As predicted, the combination of a shitty cell-reception in the heart of this fortress-like apartment in conjunction with picking up the cable remote several times to replay a missed conversation on the TV, has led us to purchase a bare-bones phone line from a large telecom company for the sole purpose of being able to use the new Series 2 Tivo we purchased. For anyone counting, that's 3 separate Tivo's we boys now own, two for our home and one for the apartment. Thank God for the multi-user plan which discounts multiple DVR's on an account. It’s a sad statement of our lives that we can’t have a TV that isn’t tied to a Tivo but I’m sorry, we’re just futurists that way.

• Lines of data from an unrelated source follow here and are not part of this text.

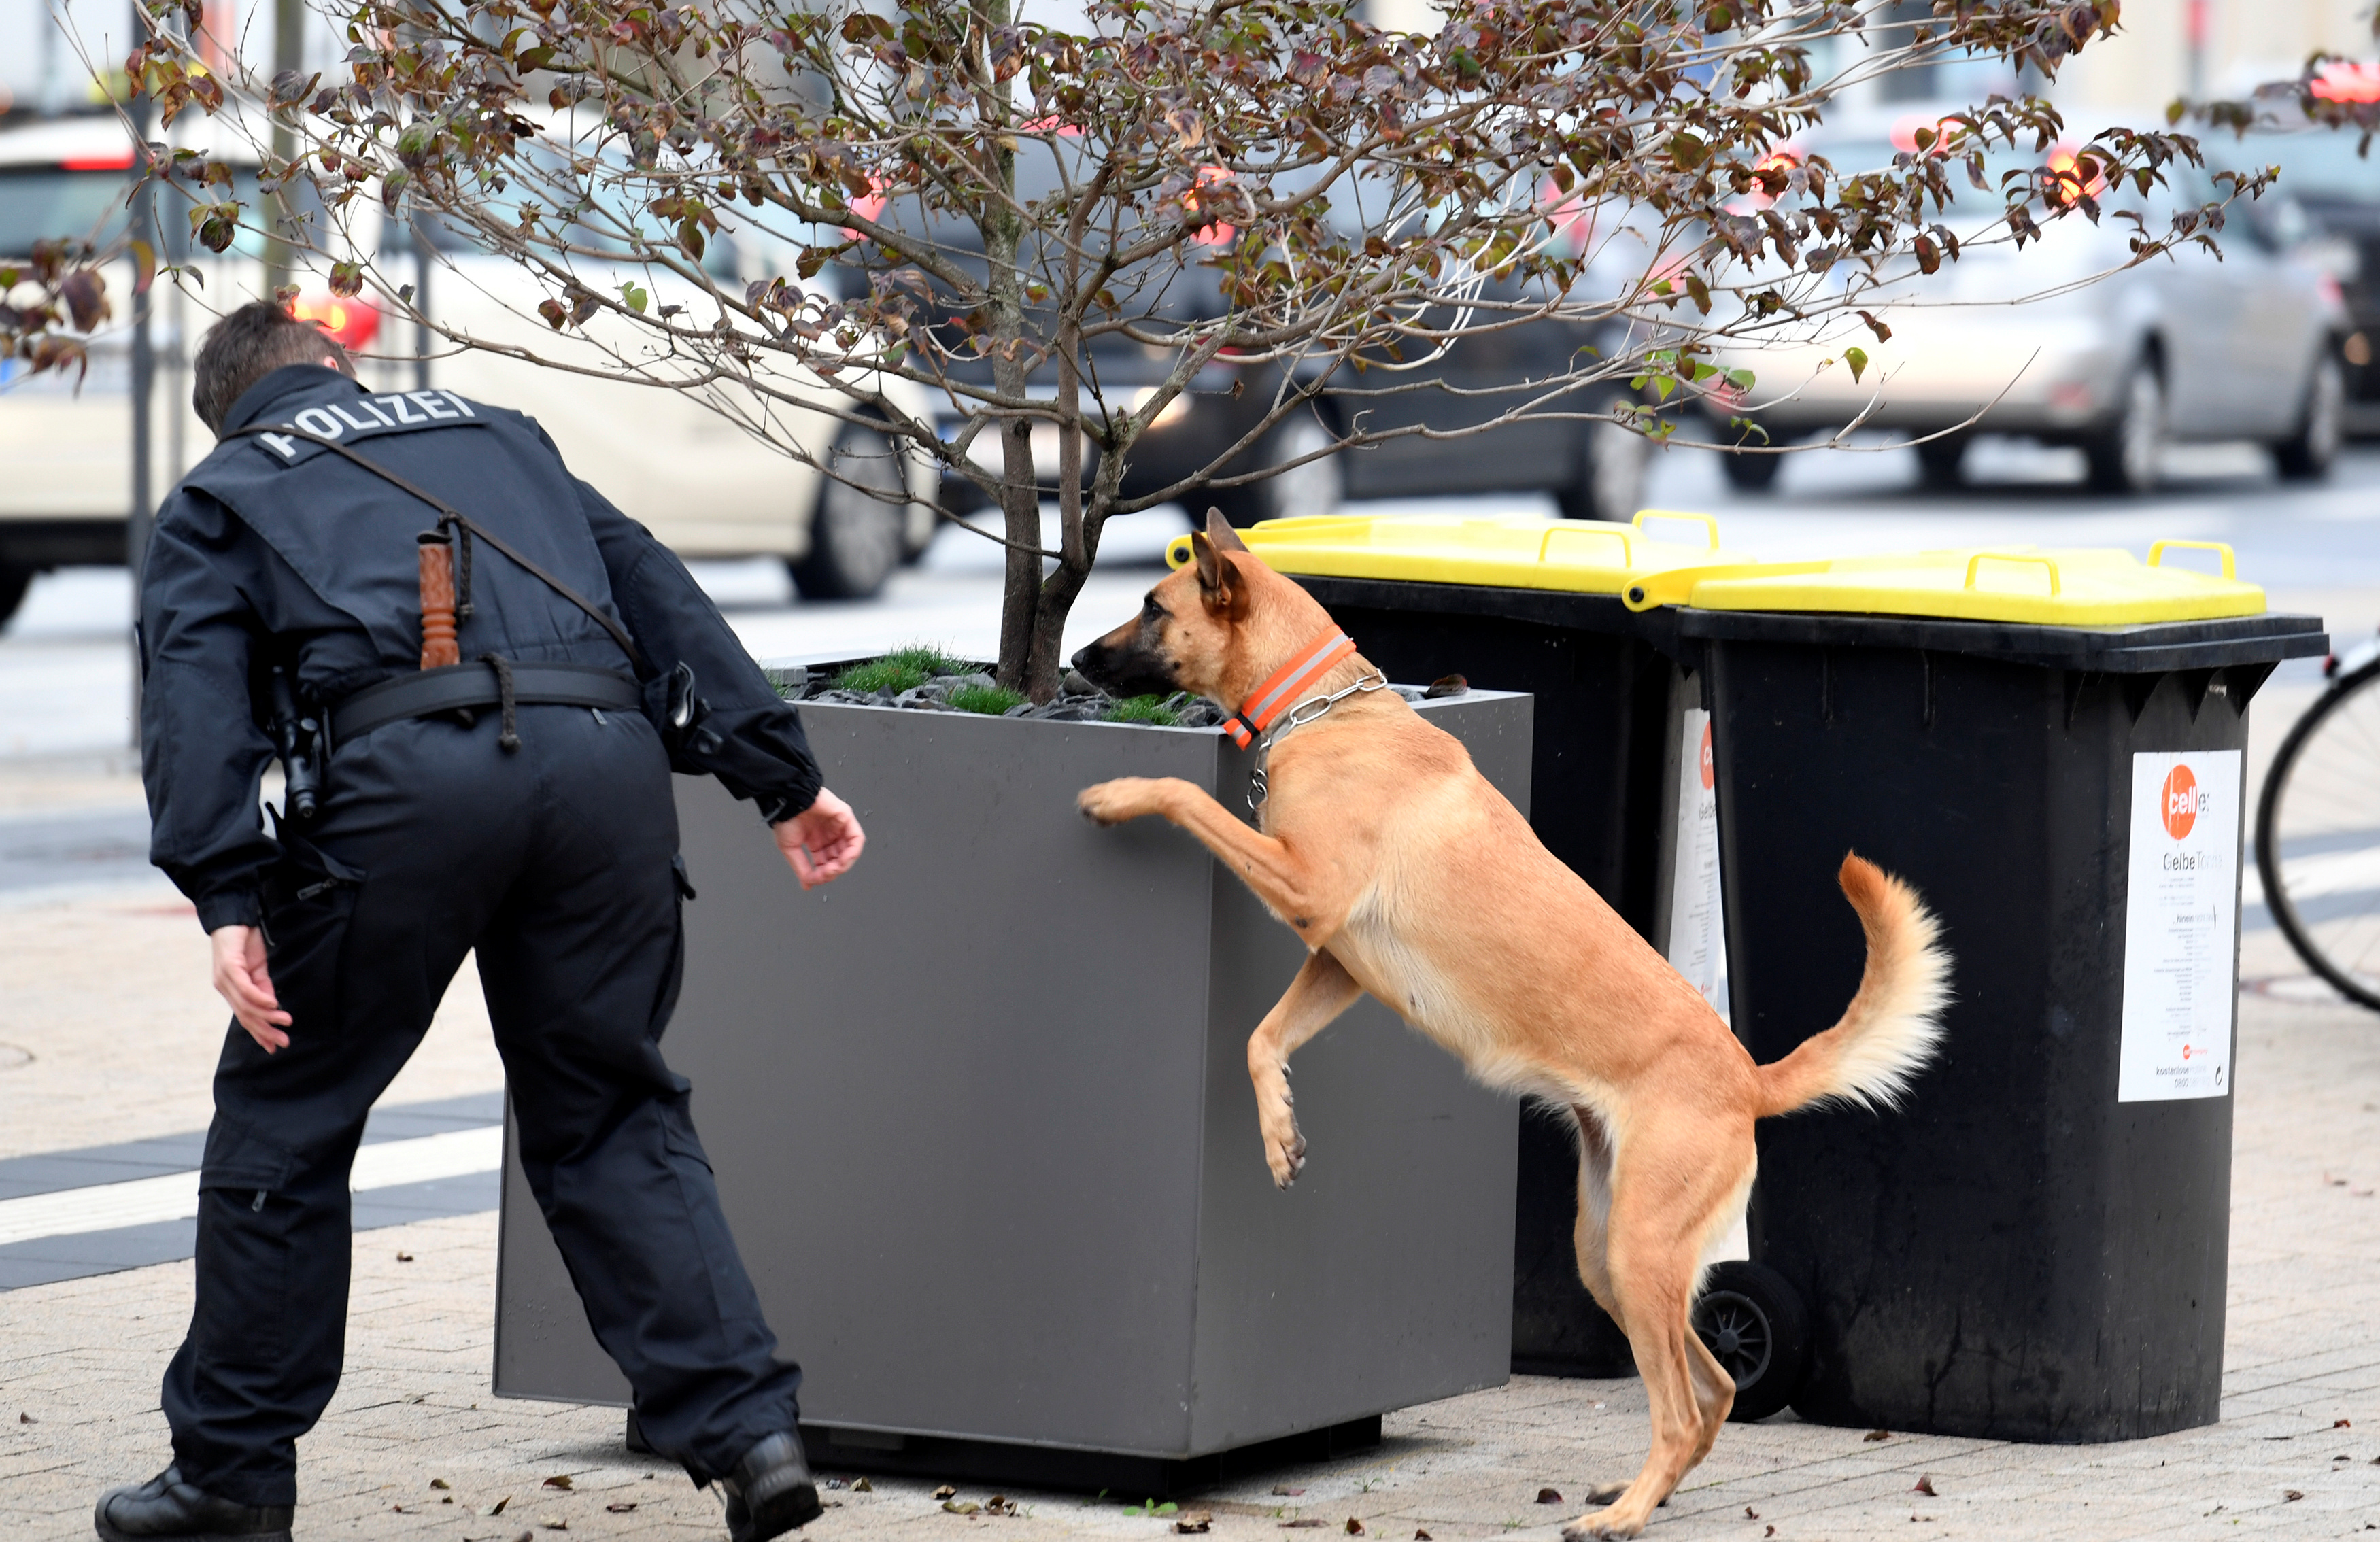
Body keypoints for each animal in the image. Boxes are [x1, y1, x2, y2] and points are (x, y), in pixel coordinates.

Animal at [1081, 514, 1952, 1532]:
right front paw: (1280, 1135)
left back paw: (1624, 1515)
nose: (1077, 661)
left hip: (1642, 1254)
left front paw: (1120, 792)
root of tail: (1746, 1076)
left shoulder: (1306, 892)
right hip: (1609, 1259)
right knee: (1712, 1393)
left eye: (1152, 607)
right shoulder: (1337, 961)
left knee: (1681, 1403)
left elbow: (1186, 797)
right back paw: (1640, 1493)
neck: (1326, 713)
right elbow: (1262, 1040)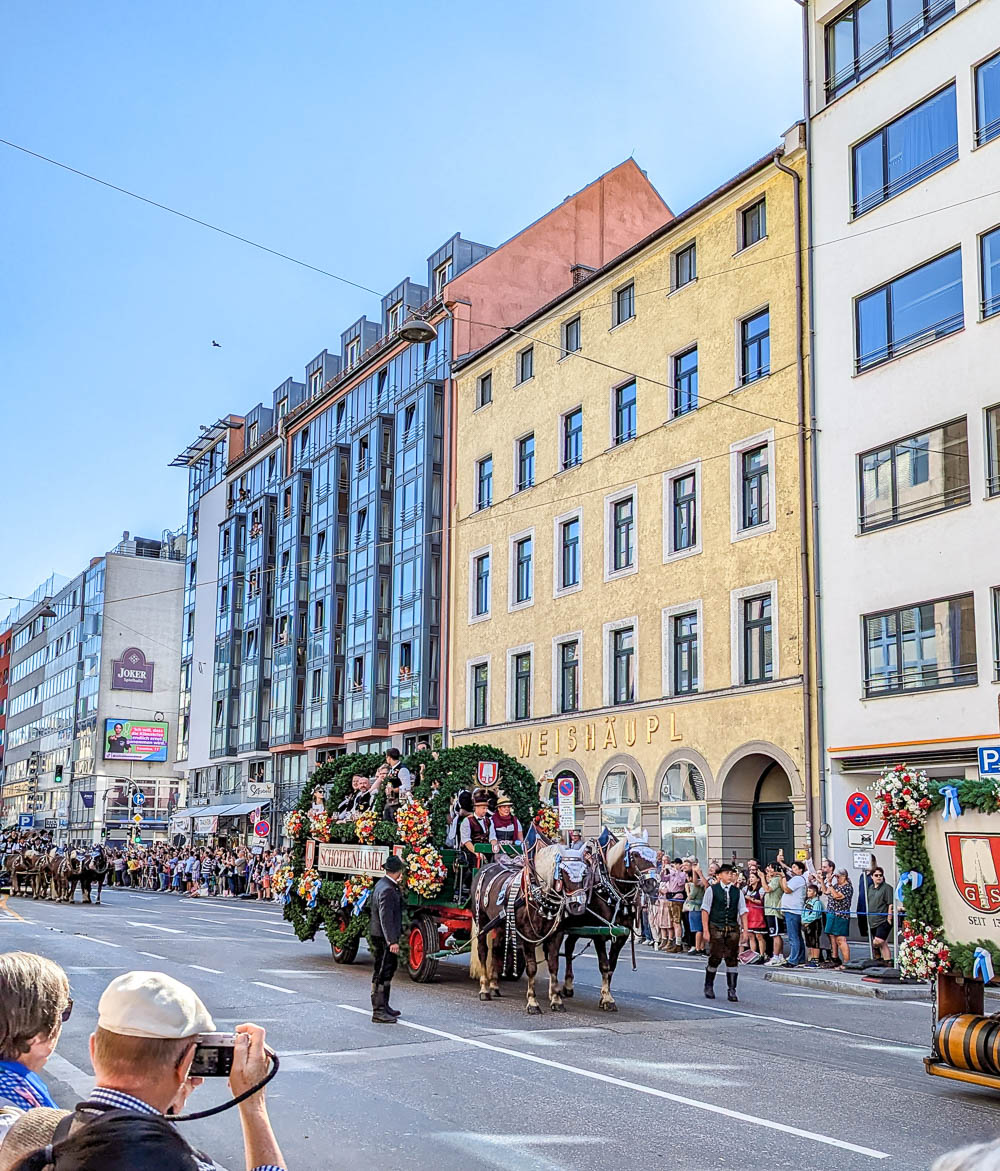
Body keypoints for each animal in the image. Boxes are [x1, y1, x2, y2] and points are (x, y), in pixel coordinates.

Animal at [470, 843, 594, 1016]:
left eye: (584, 872)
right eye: (564, 872)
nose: (578, 906)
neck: (538, 892)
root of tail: (486, 867)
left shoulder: (556, 935)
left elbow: (554, 965)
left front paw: (556, 1000)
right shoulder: (528, 935)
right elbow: (532, 968)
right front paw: (532, 1002)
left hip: (501, 924)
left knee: (496, 950)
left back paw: (494, 985)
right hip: (481, 920)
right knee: (483, 951)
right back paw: (484, 989)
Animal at [564, 829, 665, 1011]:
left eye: (654, 854)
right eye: (635, 854)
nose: (652, 884)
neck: (611, 892)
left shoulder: (622, 935)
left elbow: (612, 966)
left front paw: (606, 996)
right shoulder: (598, 934)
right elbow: (604, 965)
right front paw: (607, 999)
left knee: (568, 947)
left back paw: (568, 986)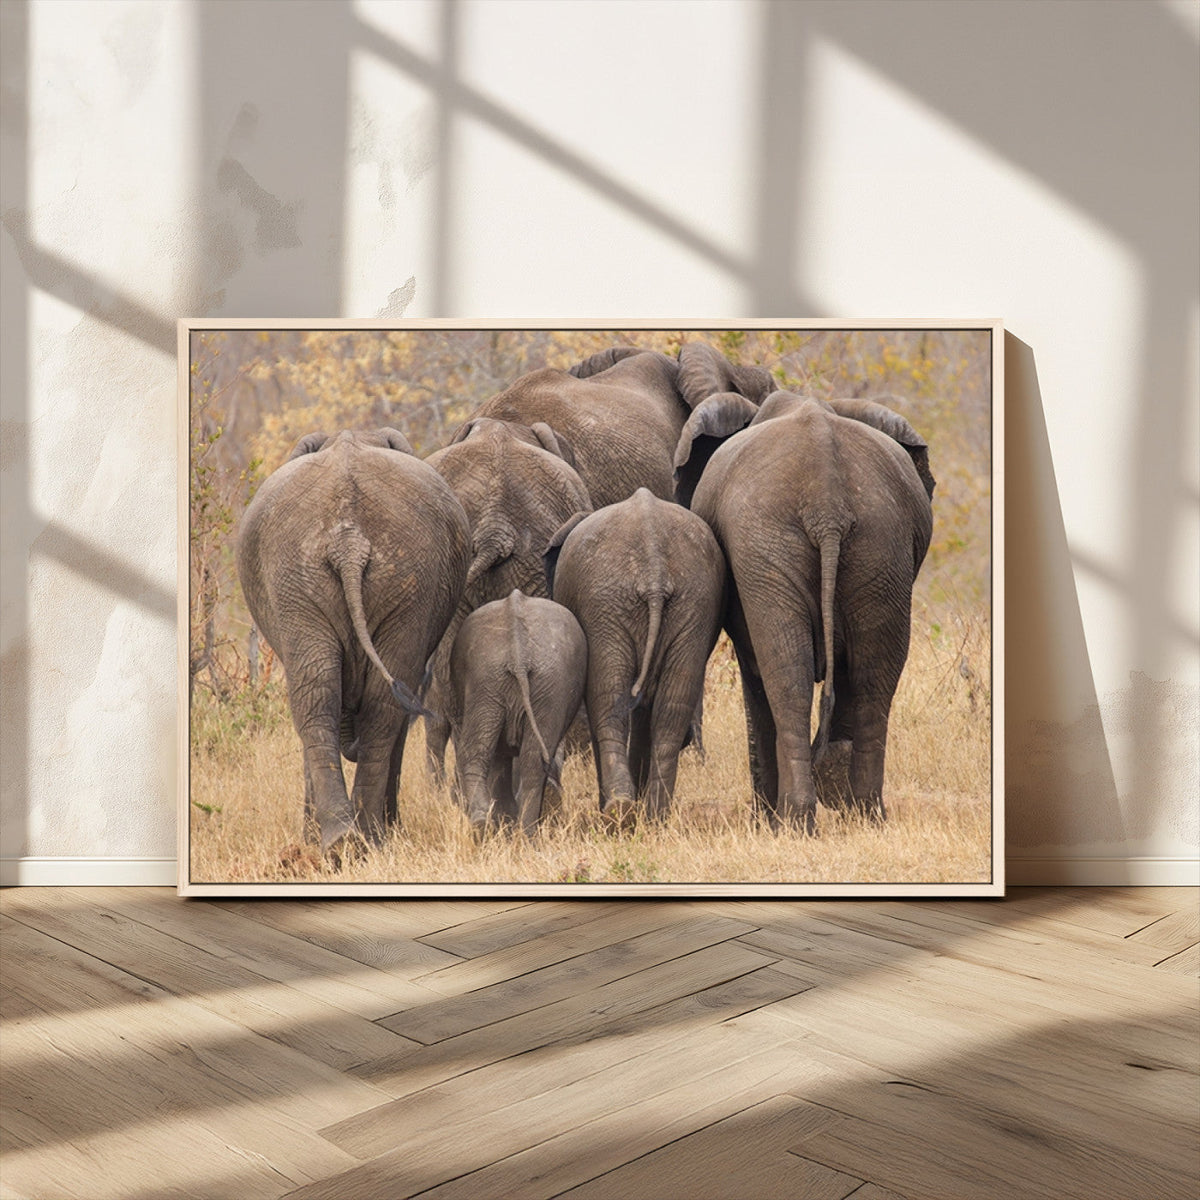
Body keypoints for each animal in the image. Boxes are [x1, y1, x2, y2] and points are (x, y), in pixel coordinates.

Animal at [236, 428, 470, 860]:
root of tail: (349, 541)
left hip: (373, 578)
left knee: (334, 698)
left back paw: (356, 839)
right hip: (317, 577)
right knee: (337, 696)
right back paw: (350, 840)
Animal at [448, 590, 587, 838]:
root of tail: (518, 653)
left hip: (502, 680)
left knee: (488, 753)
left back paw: (493, 828)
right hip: (523, 682)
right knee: (524, 758)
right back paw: (516, 833)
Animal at [545, 488, 725, 822]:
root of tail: (654, 568)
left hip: (606, 606)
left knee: (608, 701)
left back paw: (619, 811)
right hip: (693, 603)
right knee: (671, 708)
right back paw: (653, 815)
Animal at [688, 391, 935, 833]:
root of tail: (827, 502)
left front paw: (765, 822)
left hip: (771, 546)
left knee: (787, 678)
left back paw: (794, 822)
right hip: (880, 546)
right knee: (871, 682)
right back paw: (864, 815)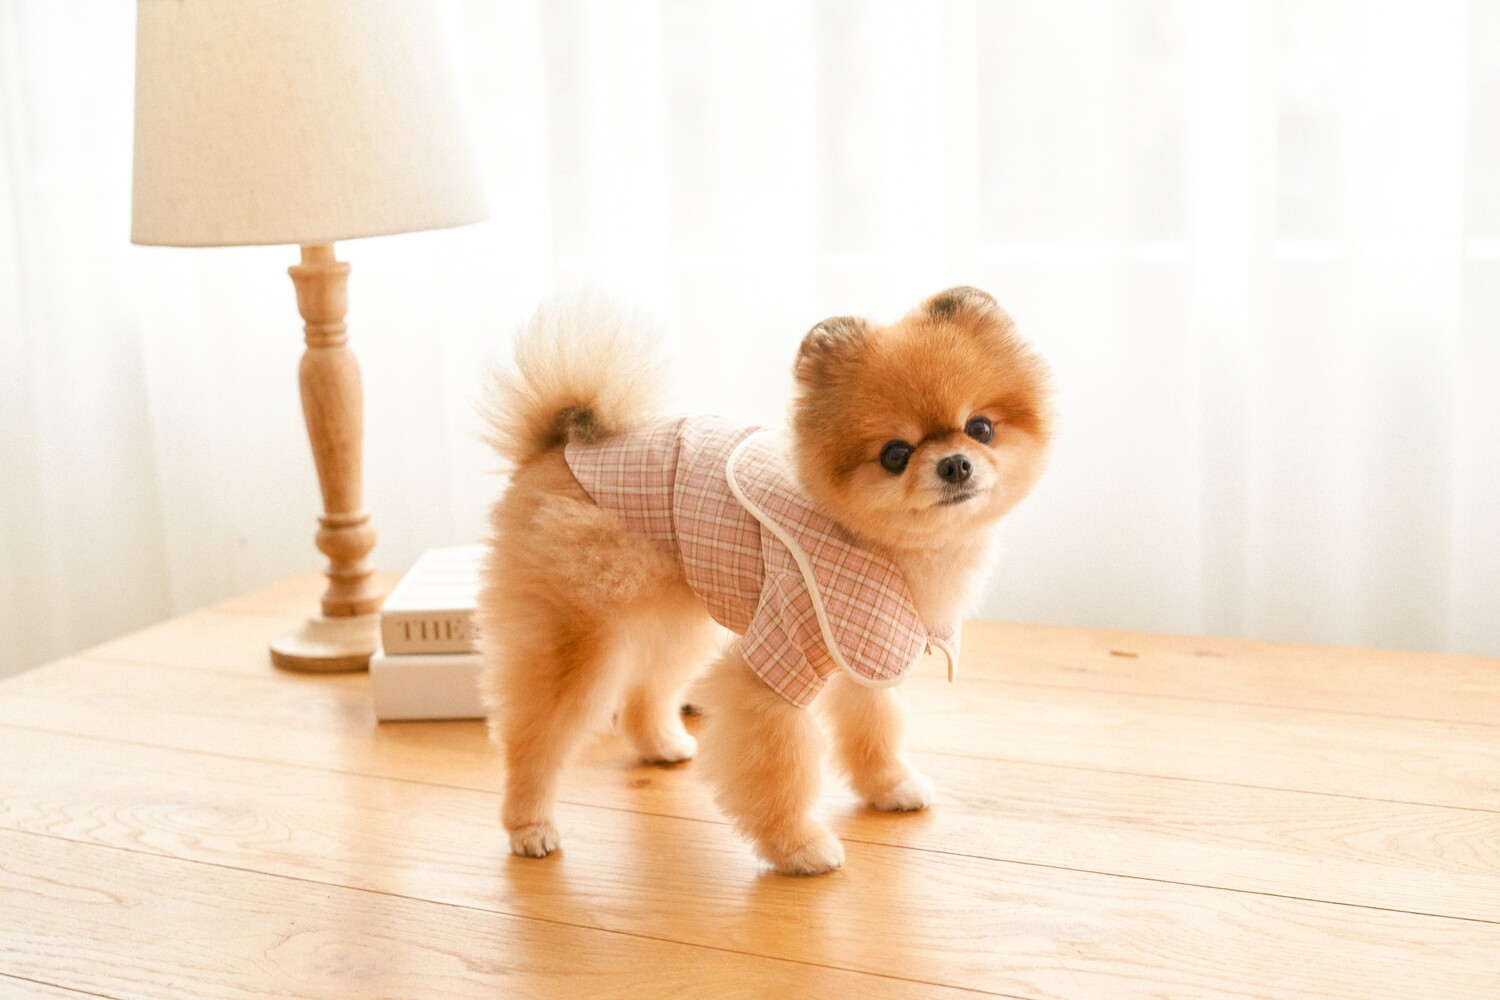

The saddest thing and the dirtiest secret that isn't much talked about (until after the purchase, that is) is that Tivo, unless you buy the $1200 DirectTV with HD capability model, doesn't work with high definition TV, just like the one we just bought for the apartment. Homosayswhat? Seriously. So I spend the day emailing Max, Great Giver Of All Good Tivo, complaining and looking for help. The support forums on tivo.com help only in the way that allows me to understand that there might be a cable work-around that would at most allow the Tivo to function on all non-HD channels. But then what's the point. This evening's two hour time-slip (those hours when I get to the apartment from work to the time I would have gotten home had we driven to the country like in the old days) was spent matching up A/V cables and S-cables and reconfiguring audio in to audio out, from cable box to Tivo to TV. Not something I particularly adept at but which, none the less, has to get done and it's the one thing I can figure out, eventually. And I did and now we're ready to go except our land line isn't turned on yet. Next week I'm going to figure out how to cable the Tivo into the wireless network (an oxymoron I still don't understand myself)and utilize the desktop features promised with the Series 2 model.
UPDATE: Never mind about that online networking business. Apparently the Series 2 doesn't support my Linksys G router. Fuckers. I hate technology.